Data section ▸
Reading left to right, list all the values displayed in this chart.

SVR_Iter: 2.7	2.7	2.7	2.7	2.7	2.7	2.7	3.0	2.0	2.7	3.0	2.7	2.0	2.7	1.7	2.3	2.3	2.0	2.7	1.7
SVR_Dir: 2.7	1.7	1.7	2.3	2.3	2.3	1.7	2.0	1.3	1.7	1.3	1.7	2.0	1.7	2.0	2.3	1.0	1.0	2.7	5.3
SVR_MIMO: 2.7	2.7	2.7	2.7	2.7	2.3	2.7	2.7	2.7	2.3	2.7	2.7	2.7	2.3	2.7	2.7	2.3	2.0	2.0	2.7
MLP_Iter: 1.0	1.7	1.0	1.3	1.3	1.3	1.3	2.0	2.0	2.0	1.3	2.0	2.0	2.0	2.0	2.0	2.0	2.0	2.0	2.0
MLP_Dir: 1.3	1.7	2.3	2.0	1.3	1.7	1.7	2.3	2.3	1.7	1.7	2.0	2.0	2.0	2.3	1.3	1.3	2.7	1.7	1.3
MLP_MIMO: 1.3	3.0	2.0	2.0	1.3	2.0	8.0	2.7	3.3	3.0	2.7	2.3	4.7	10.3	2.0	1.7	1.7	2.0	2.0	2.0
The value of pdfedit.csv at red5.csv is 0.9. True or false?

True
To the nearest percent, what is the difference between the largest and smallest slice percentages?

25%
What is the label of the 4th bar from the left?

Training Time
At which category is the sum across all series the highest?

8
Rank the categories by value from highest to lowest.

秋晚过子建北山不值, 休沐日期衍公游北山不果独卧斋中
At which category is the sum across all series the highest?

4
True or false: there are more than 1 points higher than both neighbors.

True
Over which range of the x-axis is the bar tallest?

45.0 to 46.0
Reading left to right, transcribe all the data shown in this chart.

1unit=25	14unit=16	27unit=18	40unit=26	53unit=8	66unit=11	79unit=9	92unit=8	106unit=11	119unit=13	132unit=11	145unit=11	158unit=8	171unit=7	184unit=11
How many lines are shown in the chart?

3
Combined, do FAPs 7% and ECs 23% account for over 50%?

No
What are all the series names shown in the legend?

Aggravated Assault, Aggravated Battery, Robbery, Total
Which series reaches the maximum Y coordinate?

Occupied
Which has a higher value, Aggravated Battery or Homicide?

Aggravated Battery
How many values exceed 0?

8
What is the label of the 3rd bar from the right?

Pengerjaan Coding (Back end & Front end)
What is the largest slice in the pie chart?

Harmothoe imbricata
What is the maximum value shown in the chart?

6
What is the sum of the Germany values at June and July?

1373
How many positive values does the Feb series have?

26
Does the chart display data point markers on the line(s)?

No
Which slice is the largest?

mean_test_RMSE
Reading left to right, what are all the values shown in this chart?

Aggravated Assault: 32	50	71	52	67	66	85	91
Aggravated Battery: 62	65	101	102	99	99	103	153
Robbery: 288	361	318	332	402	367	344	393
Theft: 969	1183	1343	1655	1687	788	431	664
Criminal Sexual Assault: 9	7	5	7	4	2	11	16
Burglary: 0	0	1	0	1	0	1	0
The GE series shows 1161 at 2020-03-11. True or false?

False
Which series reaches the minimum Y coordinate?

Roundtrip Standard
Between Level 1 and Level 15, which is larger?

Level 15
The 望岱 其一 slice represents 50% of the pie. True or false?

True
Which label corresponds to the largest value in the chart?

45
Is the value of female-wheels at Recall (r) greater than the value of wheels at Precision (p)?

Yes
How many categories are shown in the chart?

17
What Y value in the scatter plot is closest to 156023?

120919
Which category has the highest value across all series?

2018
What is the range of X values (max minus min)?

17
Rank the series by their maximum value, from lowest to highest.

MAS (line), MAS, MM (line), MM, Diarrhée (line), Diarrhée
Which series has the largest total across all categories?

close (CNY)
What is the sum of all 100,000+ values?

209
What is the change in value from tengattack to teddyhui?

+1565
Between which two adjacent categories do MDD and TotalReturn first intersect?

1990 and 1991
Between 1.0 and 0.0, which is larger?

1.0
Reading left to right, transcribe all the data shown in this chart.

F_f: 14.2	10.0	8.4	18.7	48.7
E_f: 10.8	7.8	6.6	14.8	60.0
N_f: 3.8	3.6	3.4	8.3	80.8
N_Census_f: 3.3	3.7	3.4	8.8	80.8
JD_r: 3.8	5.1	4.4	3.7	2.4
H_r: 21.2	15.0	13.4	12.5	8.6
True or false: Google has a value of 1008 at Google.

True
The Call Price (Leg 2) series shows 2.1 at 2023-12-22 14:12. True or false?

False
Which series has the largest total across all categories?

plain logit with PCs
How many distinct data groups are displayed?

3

What is required ▸
Please write out every row above again, word for word and in the same order, without leaving any out.

Solution for this task ▸
Reading left to right, list all the values displayed in this chart.

SVR_Iter: 2.7	2.7	2.7	2.7	2.7	2.7	2.7	3.0	2.0	2.7	3.0	2.7	2.0	2.7	1.7	2.3	2.3	2.0	2.7	1.7
SVR_Dir: 2.7	1.7	1.7	2.3	2.3	2.3	1.7	2.0	1.3	1.7	1.3	1.7	2.0	1.7	2.0	2.3	1.0	1.0	2.7	5.3
SVR_MIMO: 2.7	2.7	2.7	2.7	2.7	2.3	2.7	2.7	2.7	2.3	2.7	2.7	2.7	2.3	2.7	2.7	2.3	2.0	2.0	2.7
MLP_Iter: 1.0	1.7	1.0	1.3	1.3	1.3	1.3	2.0	2.0	2.0	1.3	2.0	2.0	2.0	2.0	2.0	2.0	2.0	2.0	2.0
MLP_Dir: 1.3	1.7	2.3	2.0	1.3	1.7	1.7	2.3	2.3	1.7	1.7	2.0	2.0	2.0	2.3	1.3	1.3	2.7	1.7	1.3
MLP_MIMO: 1.3	3.0	2.0	2.0	1.3	2.0	8.0	2.7	3.3	3.0	2.7	2.3	4.7	10.3	2.0	1.7	1.7	2.0	2.0	2.0
The value of pdfedit.csv at red5.csv is 0.9. True or false?

True
To the nearest percent, what is the difference between the largest and smallest slice percentages?

25%
What is the label of the 4th bar from the left?

Training Time
At which category is the sum across all series the highest?

8
Rank the categories by value from highest to lowest.

秋晚过子建北山不值, 休沐日期衍公游北山不果独卧斋中
At which category is the sum across all series the highest?

4
True or false: there are more than 1 points higher than both neighbors.

True
Over which range of the x-axis is the bar tallest?

45.0 to 46.0
Reading left to right, transcribe all the data shown in this chart.

1unit=25	14unit=16	27unit=18	40unit=26	53unit=8	66unit=11	79unit=9	92unit=8	106unit=11	119unit=13	132unit=11	145unit=11	158unit=8	171unit=7	184unit=11
How many lines are shown in the chart?

3
Combined, do FAPs 7% and ECs 23% account for over 50%?

No
What are all the series names shown in the legend?

Aggravated Assault, Aggravated Battery, Robbery, Total
Which series reaches the maximum Y coordinate?

Occupied
Which has a higher value, Aggravated Battery or Homicide?

Aggravated Battery
How many values exceed 0?

8
What is the label of the 3rd bar from the right?

Pengerjaan Coding (Back end & Front end)
What is the largest slice in the pie chart?

Harmothoe imbricata
What is the maximum value shown in the chart?

6
What is the sum of the Germany values at June and July?

1373
How many positive values does the Feb series have?

26
Does the chart display data point markers on the line(s)?

No
Which slice is the largest?

mean_test_RMSE
Reading left to right, what are all the values shown in this chart?

Aggravated Assault: 32	50	71	52	67	66	85	91
Aggravated Battery: 62	65	101	102	99	99	103	153
Robbery: 288	361	318	332	402	367	344	393
Theft: 969	1183	1343	1655	1687	788	431	664
Criminal Sexual Assault: 9	7	5	7	4	2	11	16
Burglary: 0	0	1	0	1	0	1	0
The GE series shows 1161 at 2020-03-11. True or false?

False
Which series reaches the minimum Y coordinate?

Roundtrip Standard
Between Level 1 and Level 15, which is larger?

Level 15
The 望岱 其一 slice represents 50% of the pie. True or false?

True
Which label corresponds to the largest value in the chart?

45
Is the value of female-wheels at Recall (r) greater than the value of wheels at Precision (p)?

Yes
How many categories are shown in the chart?

17
What Y value in the scatter plot is closest to 156023?

120919
Which category has the highest value across all series?

2018
What is the range of X values (max minus min)?

17
Rank the series by their maximum value, from lowest to highest.

MAS (line), MAS, MM (line), MM, Diarrhée (line), Diarrhée
Which series has the largest total across all categories?

close (CNY)
What is the sum of all 100,000+ values?

209
What is the change in value from tengattack to teddyhui?

+1565
Between which two adjacent categories do MDD and TotalReturn first intersect?

1990 and 1991
Between 1.0 and 0.0, which is larger?

1.0
Reading left to right, transcribe all the data shown in this chart.

F_f: 14.2	10.0	8.4	18.7	48.7
E_f: 10.8	7.8	6.6	14.8	60.0
N_f: 3.8	3.6	3.4	8.3	80.8
N_Census_f: 3.3	3.7	3.4	8.8	80.8
JD_r: 3.8	5.1	4.4	3.7	2.4
H_r: 21.2	15.0	13.4	12.5	8.6
True or false: Google has a value of 1008 at Google.

True
The Call Price (Leg 2) series shows 2.1 at 2023-12-22 14:12. True or false?

False
Which series has the largest total across all categories?

plain logit with PCs
How many distinct data groups are displayed?

3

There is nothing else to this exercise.